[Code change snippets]
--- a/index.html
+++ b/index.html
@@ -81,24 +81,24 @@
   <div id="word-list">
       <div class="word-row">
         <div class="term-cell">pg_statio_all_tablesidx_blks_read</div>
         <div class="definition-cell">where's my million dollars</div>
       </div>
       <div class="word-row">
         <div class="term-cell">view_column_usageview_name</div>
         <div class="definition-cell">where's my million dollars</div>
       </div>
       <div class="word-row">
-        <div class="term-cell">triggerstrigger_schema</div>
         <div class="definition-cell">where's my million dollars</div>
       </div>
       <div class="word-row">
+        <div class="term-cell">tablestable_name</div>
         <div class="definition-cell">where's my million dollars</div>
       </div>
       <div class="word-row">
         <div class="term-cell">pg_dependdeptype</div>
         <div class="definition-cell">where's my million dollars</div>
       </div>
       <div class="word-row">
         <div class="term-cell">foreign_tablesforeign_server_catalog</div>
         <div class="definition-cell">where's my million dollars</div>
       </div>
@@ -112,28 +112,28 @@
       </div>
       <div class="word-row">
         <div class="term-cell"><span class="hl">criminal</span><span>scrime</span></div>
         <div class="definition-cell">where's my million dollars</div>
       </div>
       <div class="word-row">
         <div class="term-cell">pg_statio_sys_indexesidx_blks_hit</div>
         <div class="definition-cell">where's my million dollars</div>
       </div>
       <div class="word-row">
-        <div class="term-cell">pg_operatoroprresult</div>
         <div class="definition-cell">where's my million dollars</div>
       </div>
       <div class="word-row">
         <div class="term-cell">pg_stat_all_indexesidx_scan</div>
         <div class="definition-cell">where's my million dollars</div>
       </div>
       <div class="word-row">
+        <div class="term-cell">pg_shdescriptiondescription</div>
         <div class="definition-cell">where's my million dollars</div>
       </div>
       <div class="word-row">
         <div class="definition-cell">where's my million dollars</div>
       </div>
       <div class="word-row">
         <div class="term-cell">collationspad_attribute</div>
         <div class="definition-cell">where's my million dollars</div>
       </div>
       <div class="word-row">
* * *
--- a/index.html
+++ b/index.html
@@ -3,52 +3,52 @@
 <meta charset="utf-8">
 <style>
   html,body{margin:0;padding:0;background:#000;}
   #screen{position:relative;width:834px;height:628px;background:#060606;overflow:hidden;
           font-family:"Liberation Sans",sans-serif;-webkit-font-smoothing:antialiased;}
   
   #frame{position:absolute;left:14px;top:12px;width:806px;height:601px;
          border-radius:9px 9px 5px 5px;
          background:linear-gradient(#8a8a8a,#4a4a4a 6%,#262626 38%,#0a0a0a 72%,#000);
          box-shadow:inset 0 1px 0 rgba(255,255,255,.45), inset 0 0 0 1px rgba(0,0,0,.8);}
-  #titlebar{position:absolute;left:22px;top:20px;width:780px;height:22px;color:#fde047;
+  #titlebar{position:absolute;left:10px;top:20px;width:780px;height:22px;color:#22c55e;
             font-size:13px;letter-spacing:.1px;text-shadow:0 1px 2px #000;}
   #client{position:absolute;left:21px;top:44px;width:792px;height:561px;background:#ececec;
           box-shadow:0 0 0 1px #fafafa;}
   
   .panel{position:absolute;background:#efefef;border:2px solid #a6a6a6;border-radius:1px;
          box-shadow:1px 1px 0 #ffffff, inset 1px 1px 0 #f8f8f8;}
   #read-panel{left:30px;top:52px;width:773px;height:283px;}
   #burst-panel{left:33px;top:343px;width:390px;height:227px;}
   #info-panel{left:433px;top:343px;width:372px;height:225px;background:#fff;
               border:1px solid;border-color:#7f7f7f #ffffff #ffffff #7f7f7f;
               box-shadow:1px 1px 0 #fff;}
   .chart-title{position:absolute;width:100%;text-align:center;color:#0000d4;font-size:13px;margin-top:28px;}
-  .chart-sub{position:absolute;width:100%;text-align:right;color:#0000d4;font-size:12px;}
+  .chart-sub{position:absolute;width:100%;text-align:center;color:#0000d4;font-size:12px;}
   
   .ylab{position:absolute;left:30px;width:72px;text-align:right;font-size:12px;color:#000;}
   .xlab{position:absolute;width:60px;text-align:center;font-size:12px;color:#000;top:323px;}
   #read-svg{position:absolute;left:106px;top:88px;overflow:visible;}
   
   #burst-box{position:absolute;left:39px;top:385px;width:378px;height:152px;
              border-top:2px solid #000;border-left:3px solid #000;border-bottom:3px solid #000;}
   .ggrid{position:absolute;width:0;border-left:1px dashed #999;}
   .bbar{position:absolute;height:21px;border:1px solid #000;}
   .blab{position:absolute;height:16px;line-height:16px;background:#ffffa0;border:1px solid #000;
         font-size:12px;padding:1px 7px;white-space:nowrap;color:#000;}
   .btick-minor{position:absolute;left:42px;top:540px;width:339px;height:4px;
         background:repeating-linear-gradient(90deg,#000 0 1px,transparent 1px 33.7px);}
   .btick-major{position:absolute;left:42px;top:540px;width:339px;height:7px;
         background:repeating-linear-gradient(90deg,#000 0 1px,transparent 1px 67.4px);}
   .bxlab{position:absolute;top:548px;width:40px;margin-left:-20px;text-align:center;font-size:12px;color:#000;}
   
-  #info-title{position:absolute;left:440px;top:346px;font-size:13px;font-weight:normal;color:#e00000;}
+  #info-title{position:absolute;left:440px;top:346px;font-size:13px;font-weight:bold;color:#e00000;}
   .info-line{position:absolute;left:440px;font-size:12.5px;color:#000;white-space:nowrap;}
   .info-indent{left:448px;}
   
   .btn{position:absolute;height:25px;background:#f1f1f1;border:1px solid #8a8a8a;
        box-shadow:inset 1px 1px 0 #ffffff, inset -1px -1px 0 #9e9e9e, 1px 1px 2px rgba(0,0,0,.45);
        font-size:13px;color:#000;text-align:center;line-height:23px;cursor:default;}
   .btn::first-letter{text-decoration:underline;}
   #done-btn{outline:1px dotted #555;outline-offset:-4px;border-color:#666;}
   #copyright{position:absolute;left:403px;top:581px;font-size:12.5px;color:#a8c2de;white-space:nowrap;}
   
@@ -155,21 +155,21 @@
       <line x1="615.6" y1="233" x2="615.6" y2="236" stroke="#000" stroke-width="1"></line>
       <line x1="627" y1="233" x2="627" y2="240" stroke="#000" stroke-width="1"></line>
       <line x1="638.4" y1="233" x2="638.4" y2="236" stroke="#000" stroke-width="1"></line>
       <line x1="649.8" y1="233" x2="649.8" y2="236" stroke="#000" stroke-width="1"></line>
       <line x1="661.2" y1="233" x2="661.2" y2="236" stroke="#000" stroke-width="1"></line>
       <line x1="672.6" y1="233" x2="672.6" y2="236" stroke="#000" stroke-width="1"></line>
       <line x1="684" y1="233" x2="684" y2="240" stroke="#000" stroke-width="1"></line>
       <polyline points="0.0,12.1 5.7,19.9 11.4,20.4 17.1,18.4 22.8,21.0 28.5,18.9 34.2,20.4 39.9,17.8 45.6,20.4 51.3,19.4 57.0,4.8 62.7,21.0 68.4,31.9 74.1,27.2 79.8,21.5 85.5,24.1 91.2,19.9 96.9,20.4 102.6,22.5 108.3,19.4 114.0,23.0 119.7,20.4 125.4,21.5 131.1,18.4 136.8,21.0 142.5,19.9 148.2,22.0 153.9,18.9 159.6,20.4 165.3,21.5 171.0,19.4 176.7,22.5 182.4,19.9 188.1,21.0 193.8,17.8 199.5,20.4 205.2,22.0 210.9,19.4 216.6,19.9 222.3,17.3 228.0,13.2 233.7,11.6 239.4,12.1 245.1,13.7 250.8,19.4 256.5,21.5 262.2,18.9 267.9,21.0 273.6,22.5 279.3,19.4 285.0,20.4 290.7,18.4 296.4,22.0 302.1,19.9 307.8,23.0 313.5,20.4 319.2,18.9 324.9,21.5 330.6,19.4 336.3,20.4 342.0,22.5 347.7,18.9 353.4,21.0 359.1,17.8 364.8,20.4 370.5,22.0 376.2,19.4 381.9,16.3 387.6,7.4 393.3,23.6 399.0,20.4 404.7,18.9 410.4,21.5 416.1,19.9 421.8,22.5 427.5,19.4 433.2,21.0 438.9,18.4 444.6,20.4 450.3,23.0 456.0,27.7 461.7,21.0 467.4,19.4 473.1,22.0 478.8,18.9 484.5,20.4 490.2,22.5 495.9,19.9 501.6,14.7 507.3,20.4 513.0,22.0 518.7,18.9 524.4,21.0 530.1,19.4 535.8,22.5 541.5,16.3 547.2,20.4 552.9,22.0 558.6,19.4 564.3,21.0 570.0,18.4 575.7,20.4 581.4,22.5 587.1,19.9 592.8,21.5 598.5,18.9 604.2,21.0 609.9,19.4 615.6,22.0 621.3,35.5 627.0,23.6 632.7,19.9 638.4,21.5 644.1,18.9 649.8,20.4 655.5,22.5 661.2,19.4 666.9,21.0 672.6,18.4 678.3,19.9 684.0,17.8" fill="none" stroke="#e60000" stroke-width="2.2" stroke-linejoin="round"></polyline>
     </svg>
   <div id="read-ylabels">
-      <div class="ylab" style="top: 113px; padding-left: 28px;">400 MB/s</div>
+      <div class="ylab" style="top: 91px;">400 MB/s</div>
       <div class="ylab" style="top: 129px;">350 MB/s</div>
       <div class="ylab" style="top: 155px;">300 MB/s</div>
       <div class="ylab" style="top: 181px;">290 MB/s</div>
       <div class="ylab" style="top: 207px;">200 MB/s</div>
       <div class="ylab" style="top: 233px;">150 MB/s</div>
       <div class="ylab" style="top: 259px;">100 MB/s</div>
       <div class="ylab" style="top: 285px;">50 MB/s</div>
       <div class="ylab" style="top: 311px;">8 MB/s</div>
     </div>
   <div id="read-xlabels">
---
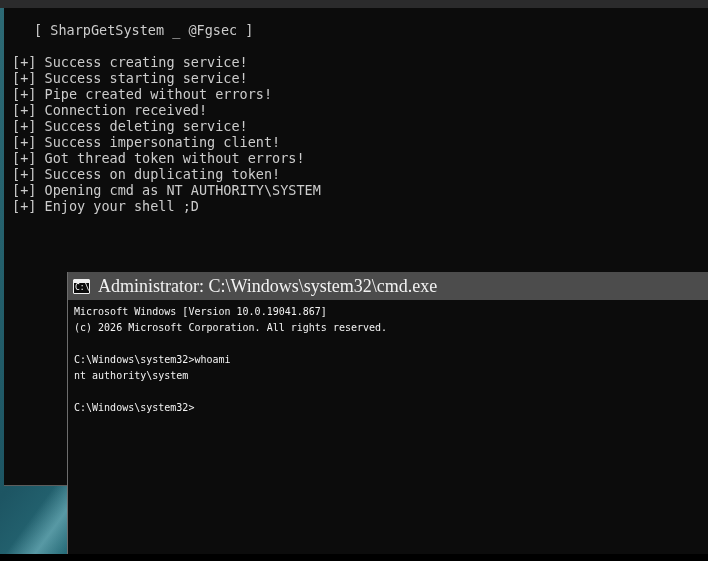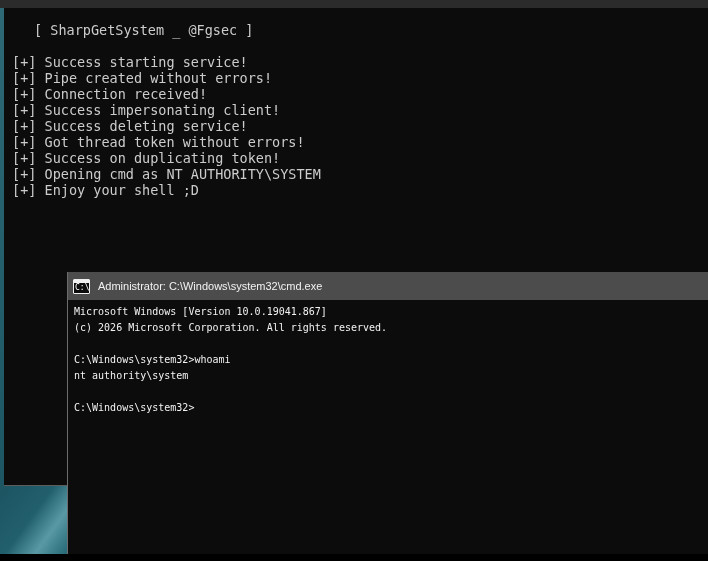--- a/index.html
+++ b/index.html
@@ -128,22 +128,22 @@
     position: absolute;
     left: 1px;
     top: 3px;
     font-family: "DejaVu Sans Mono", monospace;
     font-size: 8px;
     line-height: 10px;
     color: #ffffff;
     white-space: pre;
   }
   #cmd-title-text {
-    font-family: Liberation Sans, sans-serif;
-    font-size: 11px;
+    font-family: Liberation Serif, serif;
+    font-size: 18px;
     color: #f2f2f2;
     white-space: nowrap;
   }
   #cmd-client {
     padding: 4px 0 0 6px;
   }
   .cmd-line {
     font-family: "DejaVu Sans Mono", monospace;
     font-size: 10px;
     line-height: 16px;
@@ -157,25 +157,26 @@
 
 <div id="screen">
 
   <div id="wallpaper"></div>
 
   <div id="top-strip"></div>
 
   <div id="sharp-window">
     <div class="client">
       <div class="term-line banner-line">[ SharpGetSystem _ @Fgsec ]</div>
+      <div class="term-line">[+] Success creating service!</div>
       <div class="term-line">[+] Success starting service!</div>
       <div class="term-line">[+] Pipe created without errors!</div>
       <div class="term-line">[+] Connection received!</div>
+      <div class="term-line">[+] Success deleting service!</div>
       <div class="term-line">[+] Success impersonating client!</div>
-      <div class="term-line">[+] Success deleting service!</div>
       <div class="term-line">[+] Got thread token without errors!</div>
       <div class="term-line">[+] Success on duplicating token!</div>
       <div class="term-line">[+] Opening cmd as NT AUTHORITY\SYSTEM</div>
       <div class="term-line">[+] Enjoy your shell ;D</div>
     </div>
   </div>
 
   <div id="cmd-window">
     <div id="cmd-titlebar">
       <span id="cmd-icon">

◆ Task details
Filter the records for the word "transparent" and show every line that has it.

◆ Written answer
         background:repeating-linear-gradient(90deg,#000 0 1px,transparent 1px 33.7px);}
         background:repeating-linear-gradient(90deg,#000 0 1px,transparent 1px 67.4px);}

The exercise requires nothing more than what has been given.